赵八斤用力吸了一口旱烟,将所有顾虑抛之脑后:
“走,上车!”
父子俩重新登上牛车,刚回圈里休息不久的老牛有些懵了。
这来来回回才多长时间啊?就又要跑一趟!
老牛的埋怨只能化作一声沉闷的哞叫,再次驮着赵家父子朝大山城前进。
牛车的速度自然赶不上大铁像,路上赵犰没瞧见赵肆。
可赵八斤赶牛又要比赵家兄弟快得多,下午正热时,老牛已载着他们抵达大山城。
赵八斤回头看了一眼赵犰:
“我和你一起去租个房子?”
“倒是没事。”赵犰笑呵呵下了牛车,赵八斤在城里他反而施展不开拳脚:“我自己寻地方住。”
说完,他瞥了眼眼前这繁华却晃眼的乱糟糟城市,实在没想到刚回村子就又回来了。
掂了掂钱袋,赵犰拿出一半,递给赵八斤:
“爹,这些你拿回去,我拿一半够了。
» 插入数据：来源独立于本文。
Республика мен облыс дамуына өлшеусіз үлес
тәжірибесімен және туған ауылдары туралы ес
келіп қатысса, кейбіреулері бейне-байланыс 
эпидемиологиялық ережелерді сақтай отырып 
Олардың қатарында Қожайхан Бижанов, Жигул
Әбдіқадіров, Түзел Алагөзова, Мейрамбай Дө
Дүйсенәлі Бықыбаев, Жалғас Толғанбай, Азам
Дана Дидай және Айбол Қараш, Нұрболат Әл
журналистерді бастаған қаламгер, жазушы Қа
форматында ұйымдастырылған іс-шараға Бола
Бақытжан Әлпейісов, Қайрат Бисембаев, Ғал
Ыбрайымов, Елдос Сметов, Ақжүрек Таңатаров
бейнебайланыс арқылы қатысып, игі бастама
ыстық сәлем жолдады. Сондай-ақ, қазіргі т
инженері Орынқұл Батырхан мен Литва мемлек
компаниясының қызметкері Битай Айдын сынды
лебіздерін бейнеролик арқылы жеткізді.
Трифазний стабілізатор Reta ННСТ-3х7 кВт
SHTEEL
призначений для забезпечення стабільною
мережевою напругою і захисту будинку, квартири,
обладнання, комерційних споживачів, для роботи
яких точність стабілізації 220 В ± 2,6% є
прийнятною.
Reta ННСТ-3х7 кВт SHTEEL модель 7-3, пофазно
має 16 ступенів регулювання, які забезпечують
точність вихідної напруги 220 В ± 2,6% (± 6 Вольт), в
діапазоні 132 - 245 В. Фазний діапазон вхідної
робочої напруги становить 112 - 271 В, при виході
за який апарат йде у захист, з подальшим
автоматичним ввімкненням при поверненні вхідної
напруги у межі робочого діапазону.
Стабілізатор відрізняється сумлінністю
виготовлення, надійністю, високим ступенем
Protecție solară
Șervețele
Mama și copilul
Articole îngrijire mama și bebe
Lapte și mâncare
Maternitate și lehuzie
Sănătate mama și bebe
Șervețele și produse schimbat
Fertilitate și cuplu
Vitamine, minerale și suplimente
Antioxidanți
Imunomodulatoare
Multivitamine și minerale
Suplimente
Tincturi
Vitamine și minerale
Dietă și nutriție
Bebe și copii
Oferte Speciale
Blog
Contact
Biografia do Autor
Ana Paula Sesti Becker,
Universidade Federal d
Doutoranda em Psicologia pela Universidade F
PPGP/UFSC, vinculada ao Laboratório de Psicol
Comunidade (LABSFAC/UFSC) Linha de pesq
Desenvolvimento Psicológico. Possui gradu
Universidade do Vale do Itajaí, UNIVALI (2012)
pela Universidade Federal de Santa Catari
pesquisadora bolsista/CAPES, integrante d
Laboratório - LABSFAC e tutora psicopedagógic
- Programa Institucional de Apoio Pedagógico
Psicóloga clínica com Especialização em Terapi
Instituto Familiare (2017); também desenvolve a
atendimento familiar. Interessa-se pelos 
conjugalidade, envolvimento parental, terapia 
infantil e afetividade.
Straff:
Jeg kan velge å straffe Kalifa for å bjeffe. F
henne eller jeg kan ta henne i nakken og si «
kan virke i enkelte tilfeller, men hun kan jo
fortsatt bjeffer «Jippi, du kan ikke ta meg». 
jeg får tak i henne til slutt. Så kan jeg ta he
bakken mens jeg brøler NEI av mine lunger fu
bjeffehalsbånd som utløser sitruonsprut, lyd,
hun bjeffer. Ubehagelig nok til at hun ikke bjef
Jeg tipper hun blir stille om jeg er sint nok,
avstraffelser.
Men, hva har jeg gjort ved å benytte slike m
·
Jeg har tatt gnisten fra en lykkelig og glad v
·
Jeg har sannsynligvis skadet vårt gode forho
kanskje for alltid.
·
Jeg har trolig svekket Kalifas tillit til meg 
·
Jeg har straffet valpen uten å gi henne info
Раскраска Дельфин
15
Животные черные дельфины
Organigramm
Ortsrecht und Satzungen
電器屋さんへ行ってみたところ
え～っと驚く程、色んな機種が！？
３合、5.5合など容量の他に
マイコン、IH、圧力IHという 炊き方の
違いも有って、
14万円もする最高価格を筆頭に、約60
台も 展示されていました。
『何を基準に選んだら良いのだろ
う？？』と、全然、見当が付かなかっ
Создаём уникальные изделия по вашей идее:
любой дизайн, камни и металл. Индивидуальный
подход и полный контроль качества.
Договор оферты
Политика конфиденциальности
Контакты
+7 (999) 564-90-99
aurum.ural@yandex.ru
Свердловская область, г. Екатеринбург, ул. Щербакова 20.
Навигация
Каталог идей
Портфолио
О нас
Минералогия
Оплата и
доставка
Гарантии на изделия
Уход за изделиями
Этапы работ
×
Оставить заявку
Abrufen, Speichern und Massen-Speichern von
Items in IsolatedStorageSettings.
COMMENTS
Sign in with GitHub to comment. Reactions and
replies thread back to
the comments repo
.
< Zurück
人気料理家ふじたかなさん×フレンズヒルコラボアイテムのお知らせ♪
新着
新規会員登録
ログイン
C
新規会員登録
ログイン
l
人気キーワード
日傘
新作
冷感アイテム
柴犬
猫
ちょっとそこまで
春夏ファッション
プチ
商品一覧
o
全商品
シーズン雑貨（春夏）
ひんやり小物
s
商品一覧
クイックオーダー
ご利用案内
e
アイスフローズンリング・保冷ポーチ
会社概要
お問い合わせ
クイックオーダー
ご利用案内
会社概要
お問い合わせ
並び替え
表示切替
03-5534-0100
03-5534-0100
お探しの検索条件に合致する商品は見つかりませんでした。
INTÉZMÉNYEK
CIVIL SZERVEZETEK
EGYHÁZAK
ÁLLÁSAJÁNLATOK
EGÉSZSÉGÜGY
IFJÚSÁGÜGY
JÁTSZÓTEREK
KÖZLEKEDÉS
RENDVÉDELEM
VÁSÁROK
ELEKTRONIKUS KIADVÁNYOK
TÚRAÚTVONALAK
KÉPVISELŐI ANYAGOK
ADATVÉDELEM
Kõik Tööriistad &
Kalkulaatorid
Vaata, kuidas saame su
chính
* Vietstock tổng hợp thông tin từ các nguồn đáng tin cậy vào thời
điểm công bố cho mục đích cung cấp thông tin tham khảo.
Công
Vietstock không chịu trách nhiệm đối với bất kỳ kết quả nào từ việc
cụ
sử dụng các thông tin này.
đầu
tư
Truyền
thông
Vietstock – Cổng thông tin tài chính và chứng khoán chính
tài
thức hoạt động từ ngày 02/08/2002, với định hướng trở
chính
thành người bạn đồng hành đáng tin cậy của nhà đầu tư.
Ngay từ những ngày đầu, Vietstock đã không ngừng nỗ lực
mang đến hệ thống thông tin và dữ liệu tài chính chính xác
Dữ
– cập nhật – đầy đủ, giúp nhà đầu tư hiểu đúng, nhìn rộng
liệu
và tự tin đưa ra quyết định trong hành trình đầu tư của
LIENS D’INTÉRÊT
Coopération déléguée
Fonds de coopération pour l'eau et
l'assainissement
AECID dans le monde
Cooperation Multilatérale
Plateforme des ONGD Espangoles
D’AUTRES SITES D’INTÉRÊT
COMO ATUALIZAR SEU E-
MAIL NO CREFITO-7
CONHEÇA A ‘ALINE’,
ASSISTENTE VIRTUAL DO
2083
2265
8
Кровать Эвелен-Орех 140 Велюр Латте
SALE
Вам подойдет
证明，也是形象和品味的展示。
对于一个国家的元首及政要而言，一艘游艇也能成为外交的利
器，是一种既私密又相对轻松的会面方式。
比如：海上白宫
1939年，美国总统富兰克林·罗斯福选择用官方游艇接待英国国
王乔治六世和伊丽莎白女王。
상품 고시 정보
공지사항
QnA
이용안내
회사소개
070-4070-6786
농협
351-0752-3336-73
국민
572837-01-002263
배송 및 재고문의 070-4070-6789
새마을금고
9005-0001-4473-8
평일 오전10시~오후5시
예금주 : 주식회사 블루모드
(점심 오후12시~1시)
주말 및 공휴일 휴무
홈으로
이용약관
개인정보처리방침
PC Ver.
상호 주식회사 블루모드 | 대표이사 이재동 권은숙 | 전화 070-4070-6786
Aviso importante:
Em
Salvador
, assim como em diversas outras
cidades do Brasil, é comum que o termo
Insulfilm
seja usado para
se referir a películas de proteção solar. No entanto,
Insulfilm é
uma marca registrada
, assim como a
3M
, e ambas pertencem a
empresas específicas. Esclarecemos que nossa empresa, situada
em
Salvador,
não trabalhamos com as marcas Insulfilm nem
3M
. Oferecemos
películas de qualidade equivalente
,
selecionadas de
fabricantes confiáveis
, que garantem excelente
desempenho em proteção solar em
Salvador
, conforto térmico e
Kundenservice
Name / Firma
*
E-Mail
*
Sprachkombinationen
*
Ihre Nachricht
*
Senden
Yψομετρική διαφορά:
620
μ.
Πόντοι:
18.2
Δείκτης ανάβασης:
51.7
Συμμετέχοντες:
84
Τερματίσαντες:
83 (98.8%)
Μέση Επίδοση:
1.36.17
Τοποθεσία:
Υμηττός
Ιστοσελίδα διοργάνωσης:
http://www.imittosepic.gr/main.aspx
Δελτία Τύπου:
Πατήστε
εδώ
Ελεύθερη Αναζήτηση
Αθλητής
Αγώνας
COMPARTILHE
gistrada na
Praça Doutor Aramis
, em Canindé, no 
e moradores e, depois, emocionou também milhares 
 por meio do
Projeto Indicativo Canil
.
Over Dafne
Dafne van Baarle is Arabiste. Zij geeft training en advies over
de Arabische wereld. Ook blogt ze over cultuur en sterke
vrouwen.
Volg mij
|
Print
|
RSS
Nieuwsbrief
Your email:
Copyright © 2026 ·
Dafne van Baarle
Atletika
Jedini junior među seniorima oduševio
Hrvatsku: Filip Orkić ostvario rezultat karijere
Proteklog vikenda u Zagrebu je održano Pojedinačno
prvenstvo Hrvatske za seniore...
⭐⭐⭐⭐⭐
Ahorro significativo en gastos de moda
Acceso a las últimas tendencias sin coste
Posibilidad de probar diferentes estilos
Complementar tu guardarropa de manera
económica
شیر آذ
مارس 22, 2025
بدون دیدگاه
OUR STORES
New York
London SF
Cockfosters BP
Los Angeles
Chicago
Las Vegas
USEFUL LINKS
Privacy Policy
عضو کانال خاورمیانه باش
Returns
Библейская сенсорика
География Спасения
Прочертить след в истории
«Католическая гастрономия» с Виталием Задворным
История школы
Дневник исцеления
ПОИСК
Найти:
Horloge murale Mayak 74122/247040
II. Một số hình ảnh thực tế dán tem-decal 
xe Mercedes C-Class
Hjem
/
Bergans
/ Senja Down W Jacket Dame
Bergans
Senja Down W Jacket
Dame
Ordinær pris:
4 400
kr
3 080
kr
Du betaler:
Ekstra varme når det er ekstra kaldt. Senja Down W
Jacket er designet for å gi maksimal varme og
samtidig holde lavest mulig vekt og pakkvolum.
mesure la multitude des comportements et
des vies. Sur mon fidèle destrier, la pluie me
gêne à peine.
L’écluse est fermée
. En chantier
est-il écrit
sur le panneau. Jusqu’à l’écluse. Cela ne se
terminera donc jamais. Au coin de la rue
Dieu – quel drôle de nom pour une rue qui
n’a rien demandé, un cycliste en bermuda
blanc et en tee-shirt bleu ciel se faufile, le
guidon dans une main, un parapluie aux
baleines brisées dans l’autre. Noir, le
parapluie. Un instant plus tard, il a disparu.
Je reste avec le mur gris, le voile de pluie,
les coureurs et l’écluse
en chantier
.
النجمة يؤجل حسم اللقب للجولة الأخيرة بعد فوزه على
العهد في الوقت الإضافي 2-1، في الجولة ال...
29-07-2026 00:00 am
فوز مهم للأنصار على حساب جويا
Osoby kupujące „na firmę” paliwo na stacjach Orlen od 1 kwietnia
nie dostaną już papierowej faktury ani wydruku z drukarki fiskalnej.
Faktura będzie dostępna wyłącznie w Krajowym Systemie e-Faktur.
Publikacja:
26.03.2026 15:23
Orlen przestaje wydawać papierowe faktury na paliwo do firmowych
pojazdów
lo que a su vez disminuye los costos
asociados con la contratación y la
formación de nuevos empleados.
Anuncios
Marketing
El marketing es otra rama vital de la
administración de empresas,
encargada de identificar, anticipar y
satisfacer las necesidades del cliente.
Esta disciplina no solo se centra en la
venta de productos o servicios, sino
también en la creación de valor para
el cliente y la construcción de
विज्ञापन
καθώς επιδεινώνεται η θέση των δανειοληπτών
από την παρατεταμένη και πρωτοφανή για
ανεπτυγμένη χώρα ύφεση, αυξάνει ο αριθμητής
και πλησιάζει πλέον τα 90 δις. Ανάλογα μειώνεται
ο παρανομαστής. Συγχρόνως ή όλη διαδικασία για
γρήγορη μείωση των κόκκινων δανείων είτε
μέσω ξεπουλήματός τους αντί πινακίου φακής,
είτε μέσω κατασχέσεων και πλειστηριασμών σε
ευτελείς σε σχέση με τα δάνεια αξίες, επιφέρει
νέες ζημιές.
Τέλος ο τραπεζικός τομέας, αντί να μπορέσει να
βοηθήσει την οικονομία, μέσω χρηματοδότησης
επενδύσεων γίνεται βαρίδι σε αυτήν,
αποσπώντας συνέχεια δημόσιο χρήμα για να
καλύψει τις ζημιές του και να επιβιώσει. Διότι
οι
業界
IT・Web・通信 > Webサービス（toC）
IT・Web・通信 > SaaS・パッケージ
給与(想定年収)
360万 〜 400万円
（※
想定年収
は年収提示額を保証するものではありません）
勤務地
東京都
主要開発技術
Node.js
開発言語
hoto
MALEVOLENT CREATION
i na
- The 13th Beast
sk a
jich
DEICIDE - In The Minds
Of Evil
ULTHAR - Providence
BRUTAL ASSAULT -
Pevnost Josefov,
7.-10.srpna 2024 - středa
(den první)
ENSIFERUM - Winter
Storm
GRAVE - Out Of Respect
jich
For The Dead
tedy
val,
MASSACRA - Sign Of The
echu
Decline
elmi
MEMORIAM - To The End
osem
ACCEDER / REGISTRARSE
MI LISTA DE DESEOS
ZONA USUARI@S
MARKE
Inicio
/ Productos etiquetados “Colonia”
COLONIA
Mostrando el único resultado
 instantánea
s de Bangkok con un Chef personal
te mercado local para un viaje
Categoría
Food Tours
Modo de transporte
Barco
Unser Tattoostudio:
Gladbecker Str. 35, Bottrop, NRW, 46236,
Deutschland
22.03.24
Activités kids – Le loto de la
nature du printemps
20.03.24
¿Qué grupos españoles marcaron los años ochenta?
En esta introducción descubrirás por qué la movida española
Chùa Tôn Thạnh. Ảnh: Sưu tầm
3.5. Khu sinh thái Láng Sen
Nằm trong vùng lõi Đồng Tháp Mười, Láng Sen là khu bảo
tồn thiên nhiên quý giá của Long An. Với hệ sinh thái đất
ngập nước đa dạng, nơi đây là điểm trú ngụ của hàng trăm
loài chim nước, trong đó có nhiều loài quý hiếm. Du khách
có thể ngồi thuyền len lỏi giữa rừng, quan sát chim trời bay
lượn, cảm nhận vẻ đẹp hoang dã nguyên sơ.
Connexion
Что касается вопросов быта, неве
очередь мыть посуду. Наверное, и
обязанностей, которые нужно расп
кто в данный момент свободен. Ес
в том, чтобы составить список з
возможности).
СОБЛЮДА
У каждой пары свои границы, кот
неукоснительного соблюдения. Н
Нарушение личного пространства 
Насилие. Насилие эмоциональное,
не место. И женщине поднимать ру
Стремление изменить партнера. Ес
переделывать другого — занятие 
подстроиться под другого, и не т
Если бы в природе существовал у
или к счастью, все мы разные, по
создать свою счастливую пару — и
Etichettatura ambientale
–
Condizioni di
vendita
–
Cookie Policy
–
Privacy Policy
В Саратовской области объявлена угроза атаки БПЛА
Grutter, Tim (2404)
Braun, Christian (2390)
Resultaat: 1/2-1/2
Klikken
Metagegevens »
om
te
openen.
”
赵八斤用旱烟敲打赵犰手背,把他敲开:
“你奶奶的,你爹还能饿死?赶紧拿着,学本事不知多少钱呢!”
赵犰讪笑着,还是收起了银元。
爷俩陷入了片刻沉默。
终于,赵八斤道:
“小九啊,在城里可照顾照顾你哥。”
“放心吧。没事的。”
赵八斤不知说什么好,觉得留下无用,叹息两声,抽打老牛两下。牛车在不满声中缓缓驶向村子。
赵犰就在这里盯着赵八斤越走越远,等走了一段距离,赵八斤也回头看向赵犰。
他摆着手,才终于不看自己儿子。
赵犰也是长吁一口气。
他转头看向了大山城,看着那些新建起来的高层建筑。
得想个办法和自己家老哥联系联系了。